Silne opady śniegu i zawieje, które uderzyły w północną Polskę, sparaliżowały w nocy ruch na trasie ekspresowej S7. Najtrudniejsza sytuacja powstała na odcinku między Ostródą a Olsztynkiem, gdzie droga została zablokowana na wiele godzin. W śnieżycy utknęły setki samochodów osobowych i ciężarowych, a kierowcy zostali zdani niemal wyłącznie na siebie.
Po godzinie 8.00 GDDKiA Olsztyn poinformowała, że na odcinku między Ostródą a Olsztynkiem pojazdy ciężarowe blokują ruch, a ruch dla aut osobowych odbywa się po 1 pasie w każdym kierunku.
Na trasę #S7 wyjechały pługi wirnikowe, które usuwają skutki intensywnych opadów śniegu. Zachowajmy ostrożność i bezpieczny odstęp. @GDDKiA @MI_GOV_PL pic.twitter.com/q5sqFvXq0X
— GDDKiA Olsztyn (@GDDKiA_Olsztyn) December 31, 2025
Służby informowały o problemach także na drodze S51 w okolicach Olsztyna, a także na drogach wojewódzkich w woj. warmińsko-mazurskim.
Tymczasem na S7 pojawiło się nowe utrudnienie.

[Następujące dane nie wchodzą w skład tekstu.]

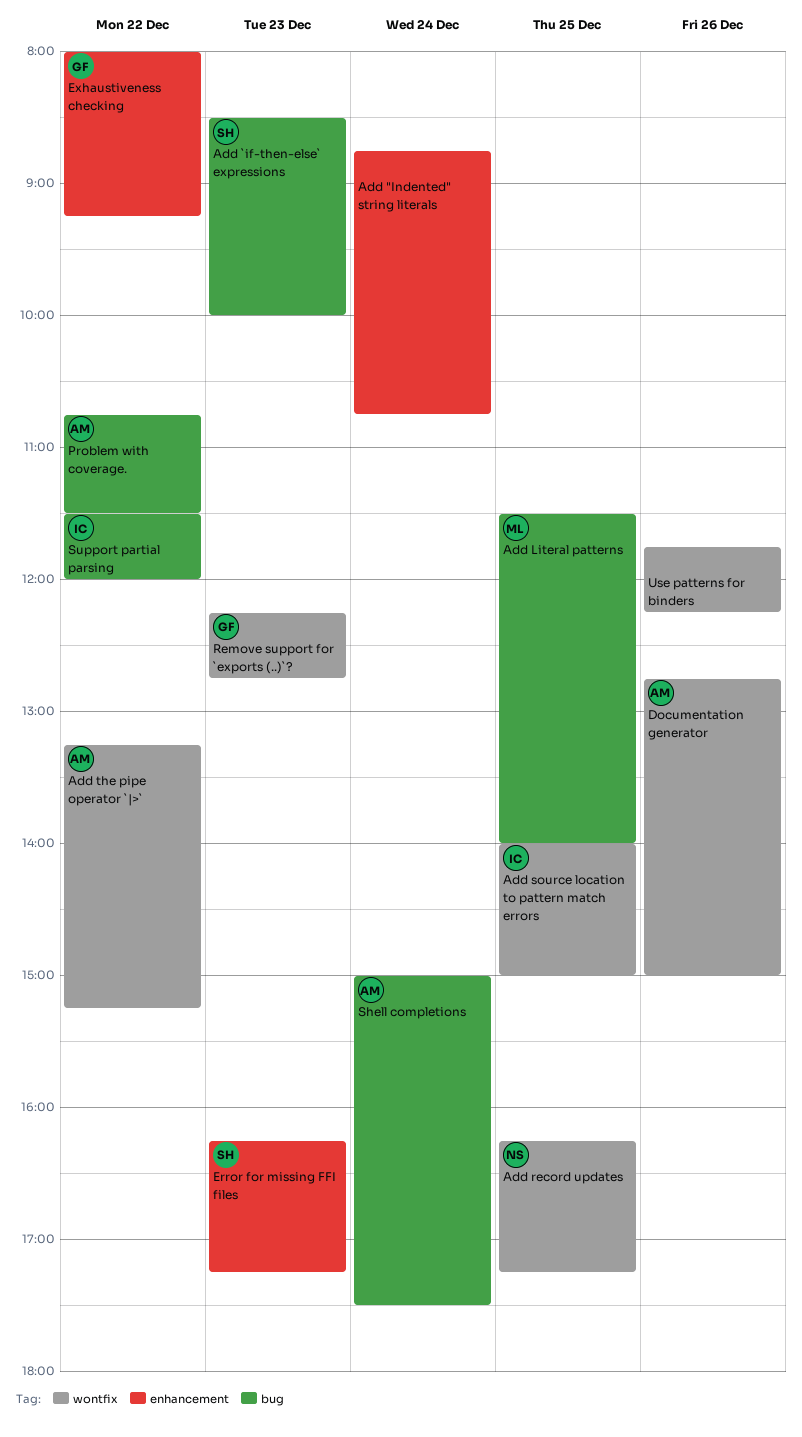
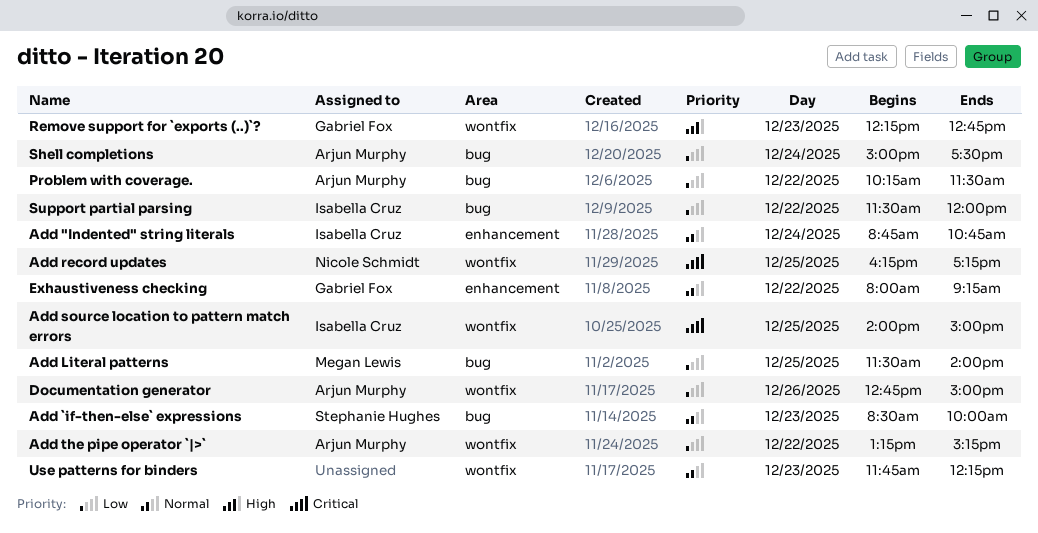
Add "Indented" string literals, owner: none -> Isabella Cruz
Error for missing FFI files: present -> none
Problem with coverage., begins: 10:45 -> 10:15
Use patterns for binders, day: Dec 26 -> Dec 23

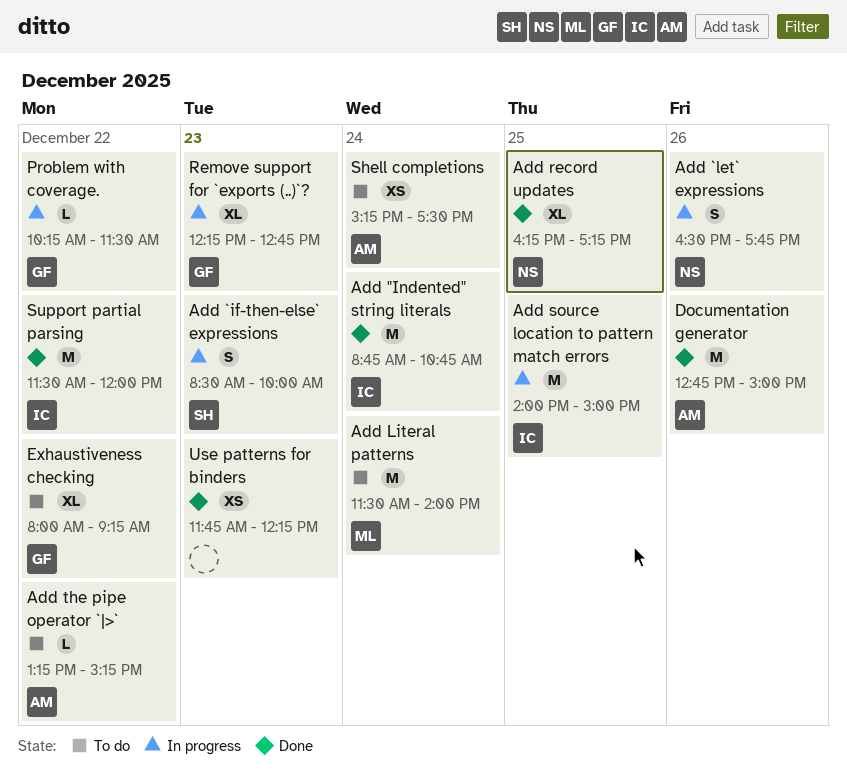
Add `let` expressions: none -> present
Add Literal patterns, day: Dec 25 -> Dec 24
Problem with coverage., owner: Arjun Murphy -> Gabriel Fox
Shell completions, begins: 15:00 -> 15:15

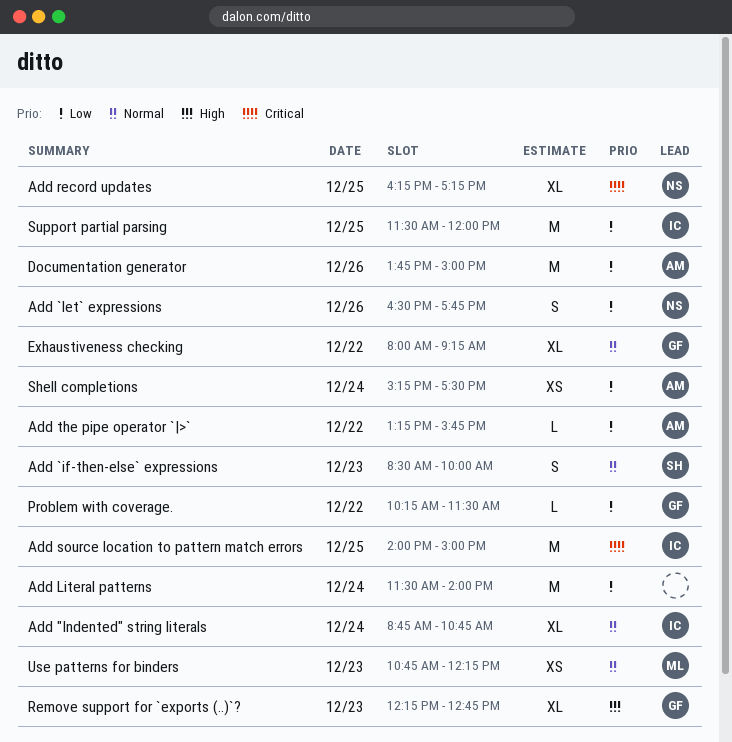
Add "Indented" string literals, estimate: M -> XL
Add Literal patterns, owner: ML -> none
Add the pipe operator `|>`, ends: 15:15 -> 15:45
Documentation generator, begins: 12:45 -> 13:45
Support partial parsing, day: Dec 22 -> Dec 25
Use patterns for binders, owner: none -> ML
Use patterns for binders, begins: 11:45 -> 10:45

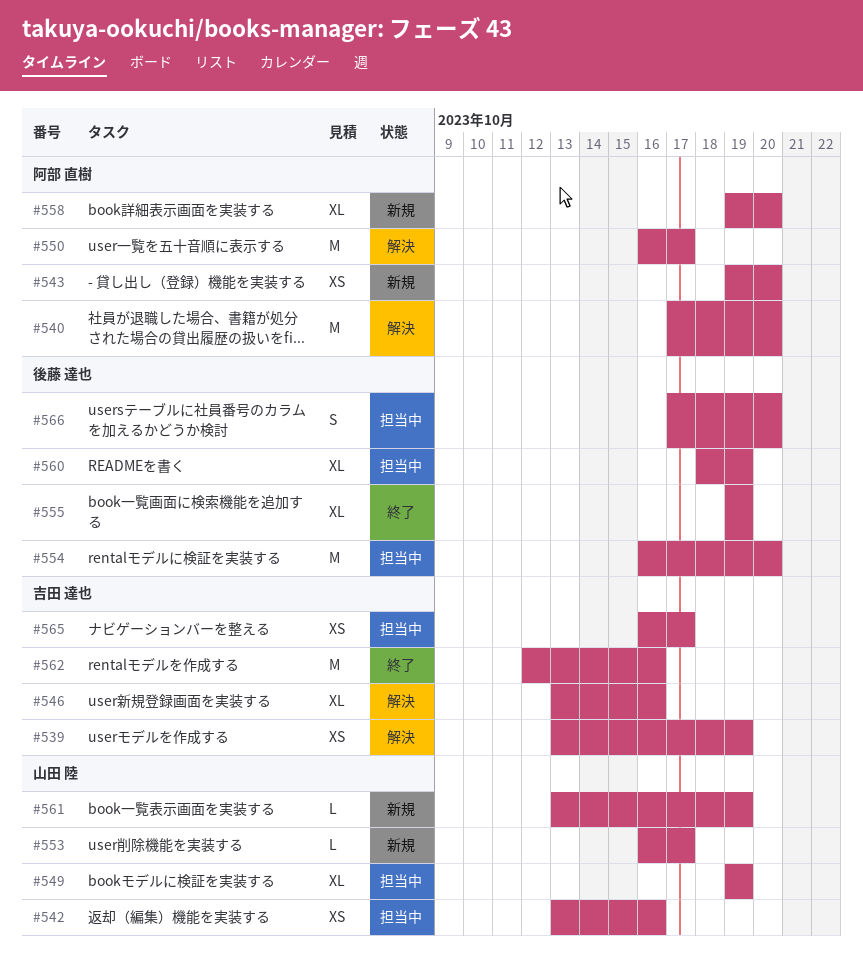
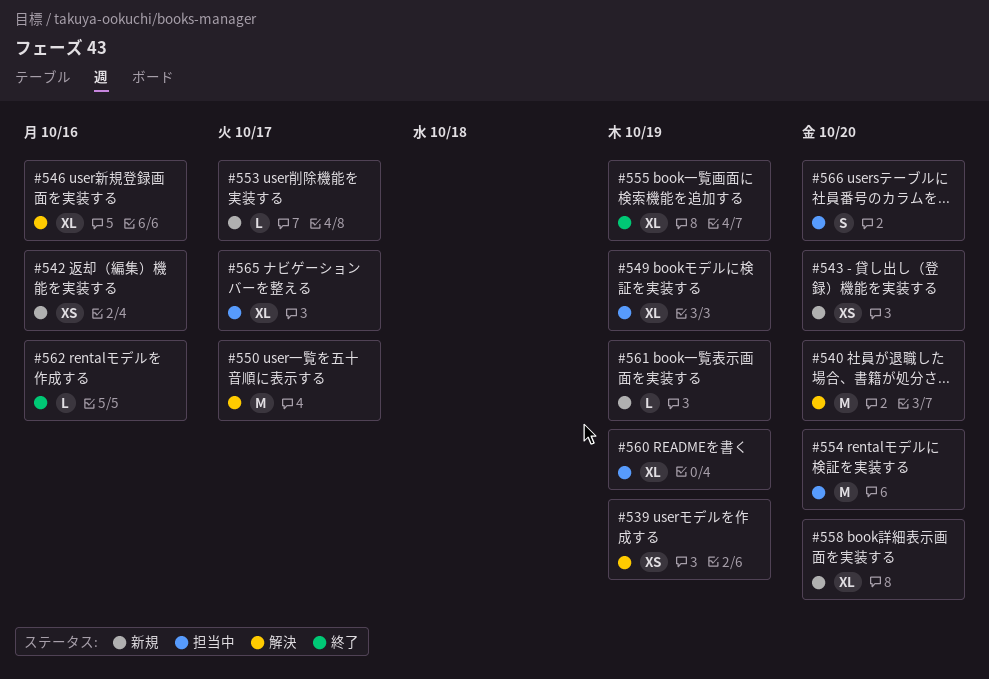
#542, status: 担当中 -> 新規
#562, estimate: M -> L
#565, estimate: XS -> XL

Przed godziną 12.00 policja poinformowała o blokadzie jednego pasa ruchu w miejscowości Sople.
Uwaga kierowcy ‼️
— KWP w Olsztynie (@KWP_Olsztyn) December 31, 2025
Na drodze #S7, na wysokości miejscowości #Sople w powiecie #Ostróda, w kierunku #Warszawy, pojazd ciężarowy blokuje jeden pas ruchu. W to miejsce zostali skierowani policjanci, by udzielić pomocy kierowcom.